Salı, Nisan 23

Düşündüğümüz Bu Değildi




Lig hala bitmedi. Bence şampiyonluk yarışı hala devam ediyor. Her şey olabilir. Mantıklı düşününce Galatasaray buradan şampiyonluğu vermez. Hele başında Fatih Terim gibi bir hoca varken. Grande buna izin vermez. Fenerbahçe'nin hocası da  dün havlu atmış gibi açıklamalar da bulundu. Belki o da son kozunu oynuyordur. Fakat biz akıllı düşünecek adamlar değiliz, biz taraftarız. Hangi takımı tutarsak tutalım, dünya üzerindeki en büyük hayal kırıklıklarını yaşayan biziz. Gerçekte biz olmasak bile buna inanırız. Ve aslında defalarca kanıtlanan bir şey var ki; futbolda her an her şey olabilir. O yüzden son düdüğü duymadan stadı terk etmeyenler henüz şampiyonluk kutlamasına başlamadı. Otobüse yetişecek olanlar inceden başladılar kutlamaya. 
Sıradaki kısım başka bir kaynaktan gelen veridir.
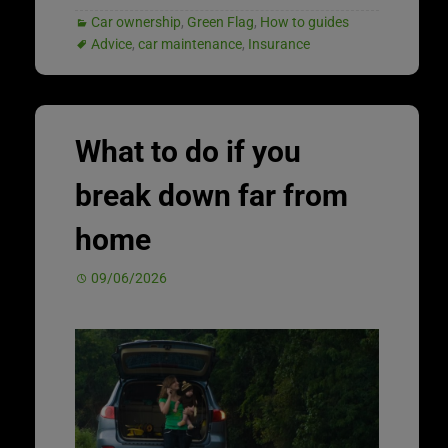
Car ownership
,
Green Flag
,
How to guides
Advice
,
car maintenance
,
Insurance
What to do if you
break down far from
home
09/06/2026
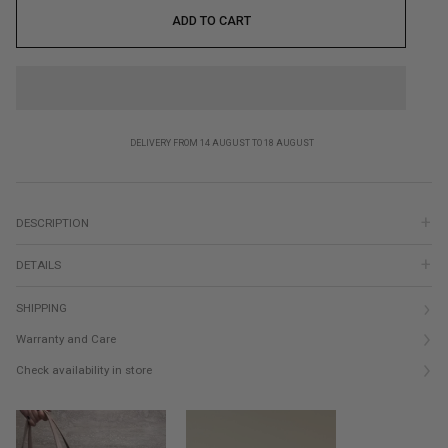
ADD TO CART
DELIVERY FROM 14 AUGUST TO 18 AUGUST
DESCRIPTION
DETAILS
SHIPPING
Warranty and Care
Check availability in store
Ama şu var; 7 puanlık fark, büyük bir fark ve olayın yüzde 70'i bitmiş demektir.

Eğer bundan sonra, geriye kalan haftalar 3 aşağı 5 yukarı böyle devam edecekse; yazıklar olsun bize, hepimize... Gerçekten yazıklar olsun. 

31 haftadır geriliyoruz. Özellikle Arena'da Galatasaray, Gençlerbirliği'ne yenildikten sonra geçen 5 hafta, geçen sezonun Süper Final'ini aratmadı. Rulet oynar gibi. Puan kaybı olur mu, o ne yapar, bu ne yapar. Sırayla herkes sahaya çıktı Bir de ligin gerginliği yetmezmiş gibi Avrupa'da kapıştık sayılır. Yok sol kanatta Di Maria, yok Benfica kartalları... Tam, "ulan ne olacaksa olsun, inceldiği yerden kopsun hazırız ulan" derken, bu sezonun Süper Final'ini beklerken Fenerbahçe, hiç ummadığı bir yerde, çoğu kimsenin tahmin etmediği bir maçta puan kaybetti. Ordu deplasmanını, Ersun Yanal'ın Eskişehirspor'unu geçen takım, Ankara'da takıldı. Lig bir anda bitti gibi oldu.

Bu mu yani? Haftalarca her iki takım taraftarının çektiği o stres o gerginlik, 30.haftada oynanan Gençlerbirliği maçıyla mı bitecekti? Daha maçların aynı saatte başlama uygulamasına bile geçilmemişti.

İçerideyken 4 sene hapis cezası kalan adama bir gün ansızın söylenen "artık serbestsin" cevabı gibi oldu bu. Yani? Ne yapacağız şimdi? Başımıza gelen güzel bir şey, bunun farkındayız ama açıkçası ben kendimi o 4 seneye (4 haftaya) hazırlamıştım. 

Bir de şimdi fark ediyorum, puan farkı gerçekten fazlaymış. Bizim gerginlik yaratmamıza neden olan; 4 puan fark devam ederken yaşanacak herhangi bir puan kaybı ve ardından gelecek Kadıköy deplasmanıydı. Daha önce de yazdım, 2002'den beri, ligi önde götürmenin ne demek olduğunu bilmiyorduk. Son 2 senede bunun şaşkınlığını yaşıyorum. Bir de o ara dönemde ezeli rakibimin iki kere son hafta şampiyonluk kaybettiğini görünce önde olmak en büyük tedirginlik kaynaklarımdan biri oldu.

Neyse ne işte, büyük avantaj yakaladık. Şu ligi sağ salim bitirelim, futbol taraftarlığını bitireceğim. Eleme usulü play-off'lu TBL daha cazip gibi geliyor. Üstelik basketbol biletleri daha ucuz.